-------- Entries shown --------

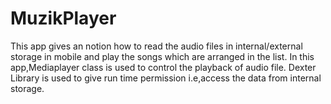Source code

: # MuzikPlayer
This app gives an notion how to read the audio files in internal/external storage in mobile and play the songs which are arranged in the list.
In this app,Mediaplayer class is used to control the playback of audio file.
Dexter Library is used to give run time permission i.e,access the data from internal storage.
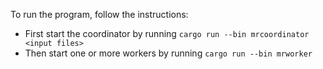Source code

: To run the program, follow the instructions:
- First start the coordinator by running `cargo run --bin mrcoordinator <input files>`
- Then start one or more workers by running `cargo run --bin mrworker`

--------
-------- Entries shown --------

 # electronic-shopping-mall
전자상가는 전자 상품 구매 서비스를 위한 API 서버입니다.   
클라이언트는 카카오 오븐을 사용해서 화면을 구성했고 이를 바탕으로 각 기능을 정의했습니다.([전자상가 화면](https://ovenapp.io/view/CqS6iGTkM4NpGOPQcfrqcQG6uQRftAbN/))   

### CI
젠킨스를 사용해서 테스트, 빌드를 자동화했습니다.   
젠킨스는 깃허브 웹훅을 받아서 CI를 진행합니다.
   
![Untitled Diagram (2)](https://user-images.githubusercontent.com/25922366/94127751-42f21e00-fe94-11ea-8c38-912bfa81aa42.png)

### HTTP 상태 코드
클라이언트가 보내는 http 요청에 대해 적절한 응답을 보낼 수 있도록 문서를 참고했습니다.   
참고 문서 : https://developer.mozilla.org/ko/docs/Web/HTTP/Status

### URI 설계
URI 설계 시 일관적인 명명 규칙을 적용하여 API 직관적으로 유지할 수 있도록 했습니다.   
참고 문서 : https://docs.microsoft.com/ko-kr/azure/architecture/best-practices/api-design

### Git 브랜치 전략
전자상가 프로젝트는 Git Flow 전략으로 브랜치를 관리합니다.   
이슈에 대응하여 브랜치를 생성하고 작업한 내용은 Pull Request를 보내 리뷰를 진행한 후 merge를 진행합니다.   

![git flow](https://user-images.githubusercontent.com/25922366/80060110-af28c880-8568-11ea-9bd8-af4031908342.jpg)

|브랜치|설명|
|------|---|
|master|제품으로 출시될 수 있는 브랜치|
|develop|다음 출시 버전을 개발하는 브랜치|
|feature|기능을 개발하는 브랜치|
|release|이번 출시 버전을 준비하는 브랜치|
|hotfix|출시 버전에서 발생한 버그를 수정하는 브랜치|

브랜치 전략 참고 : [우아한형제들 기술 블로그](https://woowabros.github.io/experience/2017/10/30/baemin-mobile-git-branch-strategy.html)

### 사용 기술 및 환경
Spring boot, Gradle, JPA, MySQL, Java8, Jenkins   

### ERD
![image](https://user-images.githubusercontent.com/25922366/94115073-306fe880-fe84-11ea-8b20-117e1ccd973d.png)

--------

■ **Exercise instructions**:
Tally the lines in the rows above that contain the string "files", and reply with the number alone.

■ **Exercise result**:
2